Weird bugs and extremely long reindexing

Since a few weeks we started having weird bugs on our production environment:

  1. In the Channel Editor we are often, but not all the time, unable to publish or discard changes. The publish and discard buttons are there, however after clicking on them and then clicking on “yes” in the prompt showing up asking if you are sure you want to publish or discard, nothing happens.
  2. In the cms/repository we were suddenly unable to execute queries on the repository: there are no results.
  3. Old documents which have been replaced recently sometimes show up one the site instead of the new ones and sometimes not.

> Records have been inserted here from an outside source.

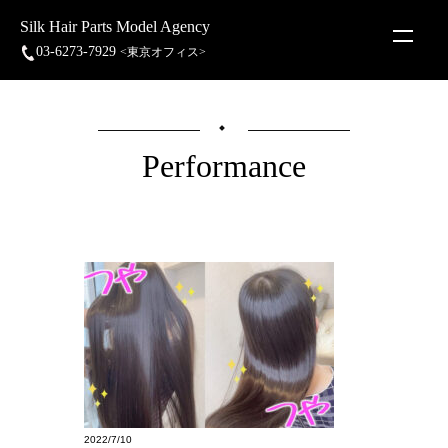
Silk Hair Parts Model Agency
03-6273-7929
<東京オフィス>
Performance
2022/7/10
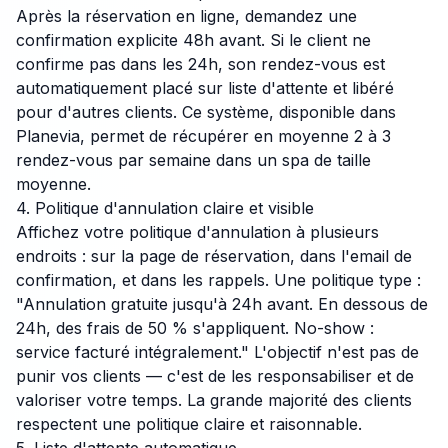
Après la réservation en ligne, demandez une
confirmation explicite 48h avant. Si le client ne
confirme pas dans les 24h, son rendez-vous est
automatiquement placé sur liste d'attente et libéré
pour d'autres clients. Ce système, disponible dans
Planevia, permet de récupérer en moyenne 2 à 3
rendez-vous par semaine dans un spa de taille
moyenne.
4. Politique d'annulation claire et visible
Affichez votre politique d'annulation à plusieurs
endroits : sur la page de réservation, dans l'email de
confirmation, et dans les rappels. Une politique type :
"Annulation gratuite jusqu'à 24h avant. En dessous de
24h, des frais de 50 % s'appliquent. No-show :
service facturé intégralement." L'objectif n'est pas de
punir vos clients — c'est de les responsabiliser et de
valoriser votre temps. La grande majorité des clients
respectent une politique claire et raisonnable.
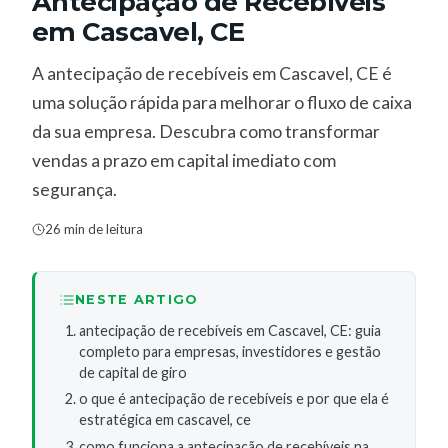
Antecipação de Recebíveis
em Cascavel, CE
A antecipação de recebíveis em Cascavel, CE é
uma solução rápida para melhorar o fluxo de caixa
da sua empresa. Descubra como transformar
vendas a prazo em capital imediato com
segurança.
26 min de leitura
NESTE ARTIGO
antecipação de recebíveis em Cascavel, CE: guia
completo para empresas, investidores e gestão
de capital de giro
o que é antecipação de recebíveis e por que ela é
estratégica em cascavel, ce
como funciona a antecipação de recebíveis na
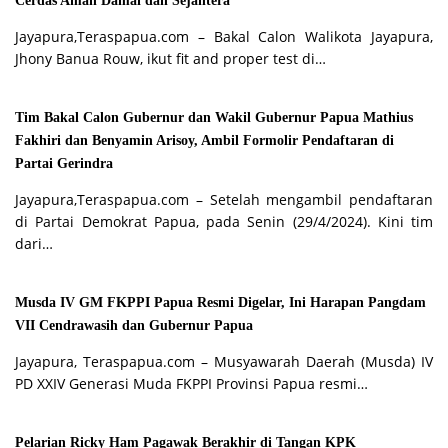
Cerdas Aman Damai dan Sejahtera
Jayapura,Teraspapua.com – Bakal Calon Walikota Jayapura,
Jhony Banua Rouw, ikut fit and proper test di…
Tim Bakal Calon Gubernur dan Wakil Gubernur Papua Mathius
Fakhiri dan Benyamin Arisoy, Ambil Formolir Pendaftaran di
Partai Gerindra
Jayapura,Teraspapua.com – Setelah mengambil pendaftaran
di Partai Demokrat Papua, pada Senin (29/4/2024). Kini tim
dari…
Musda IV GM FKPPI Papua Resmi Digelar, Ini Harapan Pangdam
VII Cendrawasih dan Gubernur Papua
Jayapura, Teraspapua.com – Musyawarah Daerah (Musda) IV
PD XXIV Generasi Muda FKPPI Provinsi Papua resmi…
Pelarian Ricky Ham Pagawak Berakhir di Tangan KPK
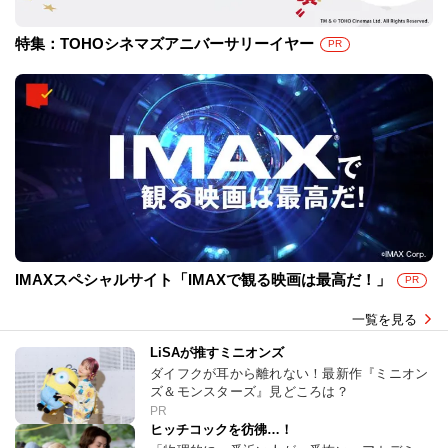
特集：TOHOシネマズアニバーサリーイヤー
PR
IMAXスペシャルサイト「IMAXで観る映画は最高だ！」
PR
一覧を見る
LiSAが推すミニオンズ
ダイフクが耳から離れない！最新作『ミニオン
ズ＆モンスターズ』見どころは？
PR
ヒッチコックを彷彿…！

When I was working on the first bug I wasn’t able to reproduce this on our staging or test environment and I could not find anything in the logs. I tried throwing away the preview but this didn’t work either. I also tried to redeploy and this also did not work.
I was also unable to reproduce the second and third bug. The cms/repository was working fine on our other environments and I did not see old documents showing up in our other environments.

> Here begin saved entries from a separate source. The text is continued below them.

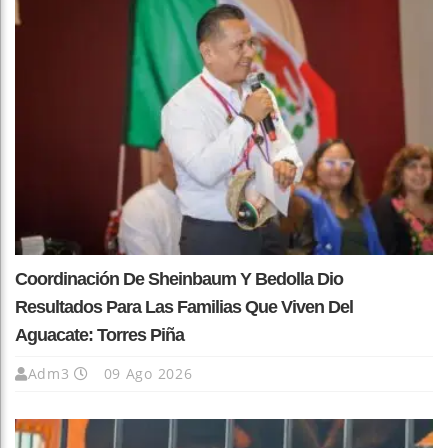
Coordinación De Sheinbaum Y Bedolla Dio
Resultados Para Las Familias Que Viven Del
Aguacate: Torres Piña
Adm3
09 Ago 2026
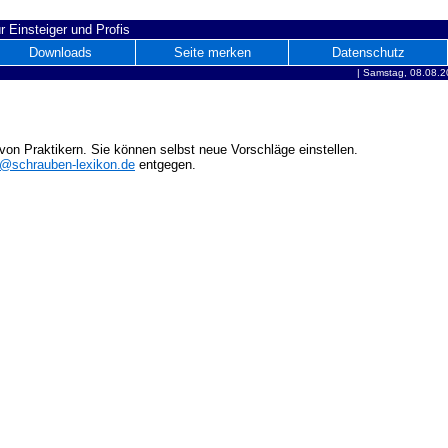
r Einsteiger und Profis
Downloads
Seite merken
Datenschutz
|
Samstag, 08.08.2
on Praktikern. Sie können selbst neue Vorschläge einstellen.
o@schrauben-lexikon.de
entgegen.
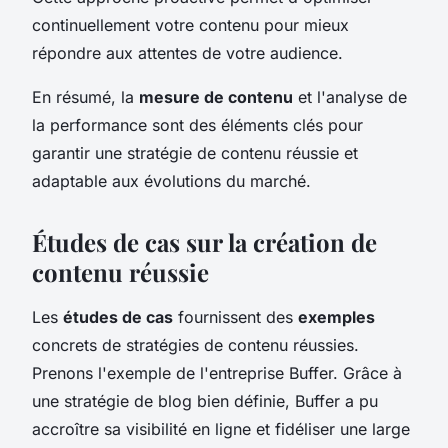
continuellement votre contenu pour mieux
répondre aux attentes de votre audience.
En résumé, la
mesure de contenu
et l'analyse de
la performance sont des éléments clés pour
garantir une stratégie de contenu réussie et
adaptable aux évolutions du marché.
Études de cas sur la création de
contenu réussie
Les
études de cas
fournissent des
exemples
concrets de stratégies de contenu réussies.
Prenons l'exemple de l'entreprise Buffer. Grâce à
une stratégie de blog bien définie, Buffer a pu
accroître sa visibilité en ligne et fidéliser une large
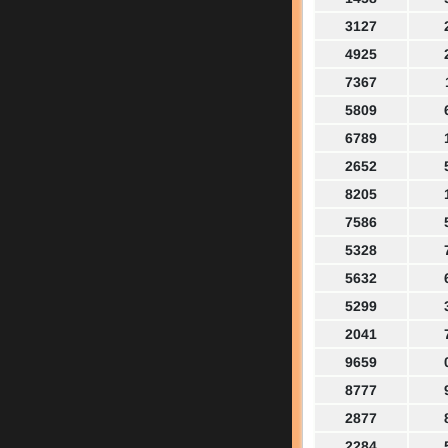
3127
4925
7367
5809
6789
2652
8205
7586
5328
5632
5299
2041
9659
8777
2877
2284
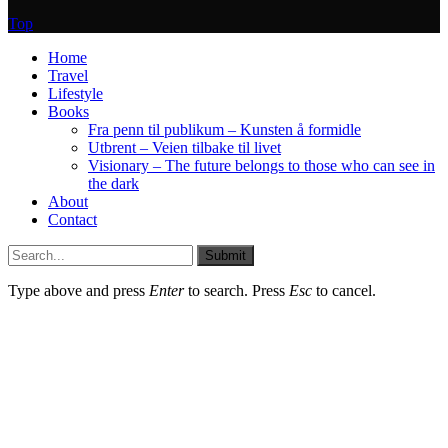
Top
Home
Travel
Lifestyle
Books
Fra penn til publikum – Kunsten å formidle
Utbrent – Veien tilbake til livet
Visionary – The future belongs to those who can see in
the dark
About
Contact
Submit
Type above and press
Enter
to search. Press
Esc
to cancel.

My guess now, after connecting these bugs, is that there might be something wrong with the index in one or more of our 4 kubernetes pods.
In order to test this hypothesis I’m trying to reindex the pods one by one, however we have a new problem: it has been reindexing for the last 3 days and it’s still not finished. If we want to do this for every pod, it might take weeks to finish and as this is a production problem, this is a serieus problem.

Any thoughts on what else could cause these bugs and what could be causing this reindexing to take this long and how to fix this are very welcome. We would like to solve this a.s.a.p.